#### TEXT SECTION
Everything here is meant to run on a rpi3 computer; one can also compile everything on a standard Linux desktop computer.

A fully prepped raspbian image is available here

Use xzcat to clone the image as shown here replacing sdX with your device.

    xzcat oc-debian-stretch-arm64.img.xz | sudo dd of=/dev/sdX

When you first boot with this image, and login with the default credentials, it automatically expands the filesystem to occupy the entire / partition and then it reboots. This is a 64bit Debian Stretch OS for RPI3 which means that PiCamera driver is not available. A USB camera should be used for this image.

The default credentials:

    Username: oc
    Password: opencog

The image contains the opencog version at the time of it's building and other libraries such as opencv and dlib (3.4 and 19.15). To see the opencog commit version, pkg-config can be used.

    pkg-config --variable=cogutil opencog    #shows cogutil commit version
    pkg-config --variable=atomspace opencog    #shows opencog commit version
    pkg-config --variable=opencog opencog    #shows opencog commit version

There is a problem with this image, no driver for piCamera as it's not available as a 64bit binary.

Install

Need to have these whether on desktop or rpi

Use cmake for building. Default build mode is Debug mode. Set CMAKE_BUILD_TYPE to Release to disable debug mode. For the emotion recognition service you should set the variable SERVER_ADDRESS to "34.216.72.29:6205"

    cd to TinyCog dir
    mkdir build
    cd build
    cmake ..  # -DCMAKE_BUILD_TYPE=Release -DSERVER_ADDRESS="34.216.72.29:6205" 
    make

Testing

  • To test the sensors from the guile shell, run the following from within the build dir which opens up the camera and does a live view of the camera with markings for the sensors.
    $ ./TestDrRoboto.scm
  • To test from a video file instead of a camera, run the folloiwng way
    $ ./TestDrRoboto.scm -- <video_file_path>

Running

    $ guile -l dr-roboto.scm
  • In another terminal, connect to port 5555 via telnet to input speech
    $ telnet localhost 5555

Implementation

Overall Description

The dr-roboto.cpp file is compiled to a guile extension which is loaded with the scheme dr-roboto.scm file. This guile extension is written in C++ and it's main job is to open the camera and sense stuff. When the scheme program loads the extension, the first thing it does is it sends the address of its atomspace to the extension so that the two can share an atomspace. Then the sensors are started which is a loop run in a separate thread that just collects information and places them in the atomspace. Most sensory values are stored with Atomspace Values in the following format:

    Value
        ConceptNode "position"
########
#### SOURCE DATA
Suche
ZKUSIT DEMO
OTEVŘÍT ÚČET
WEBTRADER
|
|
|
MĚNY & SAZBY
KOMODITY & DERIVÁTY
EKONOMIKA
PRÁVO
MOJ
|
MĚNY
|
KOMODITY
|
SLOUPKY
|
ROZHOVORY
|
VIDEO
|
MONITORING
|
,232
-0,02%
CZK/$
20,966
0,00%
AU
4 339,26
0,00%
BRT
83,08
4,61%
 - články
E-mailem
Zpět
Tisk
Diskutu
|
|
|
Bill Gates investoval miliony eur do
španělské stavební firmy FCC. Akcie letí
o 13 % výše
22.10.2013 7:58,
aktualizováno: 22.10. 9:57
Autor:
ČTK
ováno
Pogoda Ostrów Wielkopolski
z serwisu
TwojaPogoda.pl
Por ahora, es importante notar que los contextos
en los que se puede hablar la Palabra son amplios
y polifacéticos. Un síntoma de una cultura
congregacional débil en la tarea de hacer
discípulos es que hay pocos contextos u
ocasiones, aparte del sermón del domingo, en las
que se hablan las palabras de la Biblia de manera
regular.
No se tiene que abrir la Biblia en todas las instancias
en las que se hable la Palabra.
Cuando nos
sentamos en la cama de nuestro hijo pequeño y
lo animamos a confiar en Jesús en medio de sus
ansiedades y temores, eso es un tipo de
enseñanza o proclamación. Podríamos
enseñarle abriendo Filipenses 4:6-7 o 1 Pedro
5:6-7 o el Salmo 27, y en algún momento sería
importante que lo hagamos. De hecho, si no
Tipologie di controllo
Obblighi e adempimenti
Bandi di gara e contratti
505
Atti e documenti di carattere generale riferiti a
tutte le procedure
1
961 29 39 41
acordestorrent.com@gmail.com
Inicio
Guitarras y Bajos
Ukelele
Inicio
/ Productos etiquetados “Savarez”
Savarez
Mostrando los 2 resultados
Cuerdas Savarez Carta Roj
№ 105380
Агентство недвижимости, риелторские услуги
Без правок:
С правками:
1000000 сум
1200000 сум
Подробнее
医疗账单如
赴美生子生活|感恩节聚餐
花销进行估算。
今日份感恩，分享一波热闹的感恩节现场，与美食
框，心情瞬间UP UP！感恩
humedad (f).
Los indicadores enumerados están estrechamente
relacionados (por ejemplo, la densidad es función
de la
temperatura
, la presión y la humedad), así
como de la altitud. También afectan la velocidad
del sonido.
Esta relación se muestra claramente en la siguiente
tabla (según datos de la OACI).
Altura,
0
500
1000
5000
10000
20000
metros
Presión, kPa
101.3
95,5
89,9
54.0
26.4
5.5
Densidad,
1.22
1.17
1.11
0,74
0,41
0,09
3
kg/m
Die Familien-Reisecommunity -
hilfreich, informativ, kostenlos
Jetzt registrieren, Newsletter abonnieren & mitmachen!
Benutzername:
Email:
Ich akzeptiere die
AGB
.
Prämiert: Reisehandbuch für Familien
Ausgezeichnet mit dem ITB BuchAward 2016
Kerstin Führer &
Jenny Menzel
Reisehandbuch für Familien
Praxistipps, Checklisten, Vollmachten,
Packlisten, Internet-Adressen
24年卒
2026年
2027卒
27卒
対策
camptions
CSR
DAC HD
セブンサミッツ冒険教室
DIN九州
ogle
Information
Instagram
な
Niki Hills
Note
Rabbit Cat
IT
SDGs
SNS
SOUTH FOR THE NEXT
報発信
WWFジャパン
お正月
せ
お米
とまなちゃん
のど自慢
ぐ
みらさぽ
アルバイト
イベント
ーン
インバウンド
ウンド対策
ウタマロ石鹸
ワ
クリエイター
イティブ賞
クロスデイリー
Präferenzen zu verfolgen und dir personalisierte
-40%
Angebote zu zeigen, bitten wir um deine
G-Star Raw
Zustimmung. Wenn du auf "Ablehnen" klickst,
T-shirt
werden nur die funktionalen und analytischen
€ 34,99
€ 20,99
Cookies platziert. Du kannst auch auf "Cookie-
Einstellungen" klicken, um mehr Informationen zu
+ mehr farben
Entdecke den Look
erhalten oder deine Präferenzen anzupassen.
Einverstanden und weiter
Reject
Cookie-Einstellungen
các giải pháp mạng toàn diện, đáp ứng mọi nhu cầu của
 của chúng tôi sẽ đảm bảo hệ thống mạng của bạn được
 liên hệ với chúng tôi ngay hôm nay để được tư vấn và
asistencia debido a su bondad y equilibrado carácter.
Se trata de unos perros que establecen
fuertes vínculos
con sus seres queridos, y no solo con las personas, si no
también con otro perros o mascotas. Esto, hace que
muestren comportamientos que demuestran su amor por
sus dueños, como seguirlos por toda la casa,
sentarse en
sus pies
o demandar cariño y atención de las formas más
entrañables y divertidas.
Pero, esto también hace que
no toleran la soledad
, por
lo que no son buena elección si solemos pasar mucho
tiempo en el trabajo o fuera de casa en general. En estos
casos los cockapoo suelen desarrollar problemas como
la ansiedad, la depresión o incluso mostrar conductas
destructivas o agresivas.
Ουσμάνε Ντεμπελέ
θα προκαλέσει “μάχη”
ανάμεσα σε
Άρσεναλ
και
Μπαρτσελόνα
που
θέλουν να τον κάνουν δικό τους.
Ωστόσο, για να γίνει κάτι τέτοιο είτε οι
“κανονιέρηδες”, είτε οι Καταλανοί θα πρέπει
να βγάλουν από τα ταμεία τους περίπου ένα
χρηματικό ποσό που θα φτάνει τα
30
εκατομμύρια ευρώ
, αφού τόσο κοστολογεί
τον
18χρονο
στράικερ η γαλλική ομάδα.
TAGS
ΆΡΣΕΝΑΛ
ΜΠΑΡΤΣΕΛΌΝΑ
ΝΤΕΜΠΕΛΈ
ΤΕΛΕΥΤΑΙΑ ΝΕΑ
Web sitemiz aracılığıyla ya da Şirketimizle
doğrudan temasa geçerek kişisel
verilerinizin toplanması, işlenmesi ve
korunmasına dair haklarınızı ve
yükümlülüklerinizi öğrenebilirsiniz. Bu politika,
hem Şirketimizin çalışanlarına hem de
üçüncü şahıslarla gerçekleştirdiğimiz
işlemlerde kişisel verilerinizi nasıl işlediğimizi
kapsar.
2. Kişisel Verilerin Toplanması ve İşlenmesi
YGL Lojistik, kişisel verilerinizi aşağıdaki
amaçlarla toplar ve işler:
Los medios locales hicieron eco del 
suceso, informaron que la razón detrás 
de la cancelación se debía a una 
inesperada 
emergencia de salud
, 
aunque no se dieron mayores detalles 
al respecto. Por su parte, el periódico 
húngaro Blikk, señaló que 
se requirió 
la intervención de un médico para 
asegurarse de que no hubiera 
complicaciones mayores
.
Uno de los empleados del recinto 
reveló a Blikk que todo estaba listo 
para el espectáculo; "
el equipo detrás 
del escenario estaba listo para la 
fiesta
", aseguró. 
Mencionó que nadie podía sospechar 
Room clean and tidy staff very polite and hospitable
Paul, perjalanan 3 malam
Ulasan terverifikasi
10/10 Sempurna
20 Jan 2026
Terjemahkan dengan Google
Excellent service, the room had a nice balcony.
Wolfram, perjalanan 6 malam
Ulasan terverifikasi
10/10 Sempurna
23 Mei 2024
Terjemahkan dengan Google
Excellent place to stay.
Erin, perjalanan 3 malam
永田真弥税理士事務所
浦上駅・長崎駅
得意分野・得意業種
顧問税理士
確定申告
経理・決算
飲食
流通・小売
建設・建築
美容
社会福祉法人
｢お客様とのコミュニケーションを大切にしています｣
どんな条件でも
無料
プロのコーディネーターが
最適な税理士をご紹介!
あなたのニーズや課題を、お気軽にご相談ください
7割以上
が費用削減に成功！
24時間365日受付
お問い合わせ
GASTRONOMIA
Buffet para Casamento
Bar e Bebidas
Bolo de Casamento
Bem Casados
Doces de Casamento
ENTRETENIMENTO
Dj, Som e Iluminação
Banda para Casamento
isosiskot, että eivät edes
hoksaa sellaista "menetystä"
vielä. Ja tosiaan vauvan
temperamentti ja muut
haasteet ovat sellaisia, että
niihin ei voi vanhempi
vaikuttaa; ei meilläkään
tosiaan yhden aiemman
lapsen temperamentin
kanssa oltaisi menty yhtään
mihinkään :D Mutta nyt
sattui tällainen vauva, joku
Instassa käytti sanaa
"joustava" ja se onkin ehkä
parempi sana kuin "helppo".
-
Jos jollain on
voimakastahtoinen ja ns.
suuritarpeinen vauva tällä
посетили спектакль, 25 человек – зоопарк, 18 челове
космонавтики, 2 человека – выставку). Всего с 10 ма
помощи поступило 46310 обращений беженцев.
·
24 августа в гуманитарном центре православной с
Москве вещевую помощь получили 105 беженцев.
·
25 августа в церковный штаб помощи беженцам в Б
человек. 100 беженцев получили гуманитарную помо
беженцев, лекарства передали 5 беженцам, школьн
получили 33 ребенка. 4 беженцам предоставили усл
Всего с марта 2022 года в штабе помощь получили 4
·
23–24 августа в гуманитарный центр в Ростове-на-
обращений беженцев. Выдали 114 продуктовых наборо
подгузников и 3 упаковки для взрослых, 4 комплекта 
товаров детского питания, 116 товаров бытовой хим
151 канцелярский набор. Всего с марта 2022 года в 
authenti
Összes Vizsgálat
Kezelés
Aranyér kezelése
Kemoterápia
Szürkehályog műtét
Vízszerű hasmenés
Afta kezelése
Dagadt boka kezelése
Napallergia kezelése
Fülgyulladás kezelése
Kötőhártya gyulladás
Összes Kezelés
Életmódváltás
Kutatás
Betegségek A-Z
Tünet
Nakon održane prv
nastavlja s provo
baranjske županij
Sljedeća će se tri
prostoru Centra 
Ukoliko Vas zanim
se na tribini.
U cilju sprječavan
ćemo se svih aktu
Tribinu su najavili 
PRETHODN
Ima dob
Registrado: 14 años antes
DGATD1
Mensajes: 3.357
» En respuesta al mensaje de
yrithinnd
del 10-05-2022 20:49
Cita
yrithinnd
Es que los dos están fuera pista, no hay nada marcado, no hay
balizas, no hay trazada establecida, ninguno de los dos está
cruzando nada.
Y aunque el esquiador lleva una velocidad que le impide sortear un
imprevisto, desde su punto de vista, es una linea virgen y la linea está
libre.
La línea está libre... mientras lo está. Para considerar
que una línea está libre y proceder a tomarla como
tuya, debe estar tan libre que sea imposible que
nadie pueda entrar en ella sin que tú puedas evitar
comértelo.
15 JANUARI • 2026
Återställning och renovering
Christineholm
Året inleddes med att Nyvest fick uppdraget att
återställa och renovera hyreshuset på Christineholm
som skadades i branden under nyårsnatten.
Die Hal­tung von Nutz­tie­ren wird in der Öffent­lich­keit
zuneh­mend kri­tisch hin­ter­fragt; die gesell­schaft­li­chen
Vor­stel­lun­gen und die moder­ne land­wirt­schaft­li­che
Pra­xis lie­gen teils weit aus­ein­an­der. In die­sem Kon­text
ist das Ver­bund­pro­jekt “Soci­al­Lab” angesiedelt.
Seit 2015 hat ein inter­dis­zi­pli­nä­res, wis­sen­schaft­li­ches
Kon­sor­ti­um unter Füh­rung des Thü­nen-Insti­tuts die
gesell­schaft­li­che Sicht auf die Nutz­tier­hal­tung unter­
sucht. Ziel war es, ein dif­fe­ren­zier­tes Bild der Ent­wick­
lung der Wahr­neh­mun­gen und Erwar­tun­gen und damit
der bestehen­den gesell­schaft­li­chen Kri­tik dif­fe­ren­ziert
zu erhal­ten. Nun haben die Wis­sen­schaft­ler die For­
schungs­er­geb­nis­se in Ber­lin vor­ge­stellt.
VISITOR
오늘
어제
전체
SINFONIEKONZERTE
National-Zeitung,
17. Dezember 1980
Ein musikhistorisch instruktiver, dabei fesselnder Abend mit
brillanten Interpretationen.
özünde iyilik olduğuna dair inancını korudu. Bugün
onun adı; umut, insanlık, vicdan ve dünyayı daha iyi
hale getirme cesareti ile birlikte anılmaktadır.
########
→ TASKS TO PERFORM:
A. In the TinyCog setup text above the records, list every value given to the --variable option in the pkg-config commands.
B. From the TinyCog setup text, write out the passage between "Everything here is" and "with your device.", inclusive.

→ ACTIVITY ANSWERS:
A. cogutil, atomspace, opencog

B.
Everything here is meant to run on a rpi3 computer; one can also compile everything on a standard Linux desktop computer.

A fully prepped raspbian image is available here

Use xzcat to clone the image as shown here replacing sdX with your device.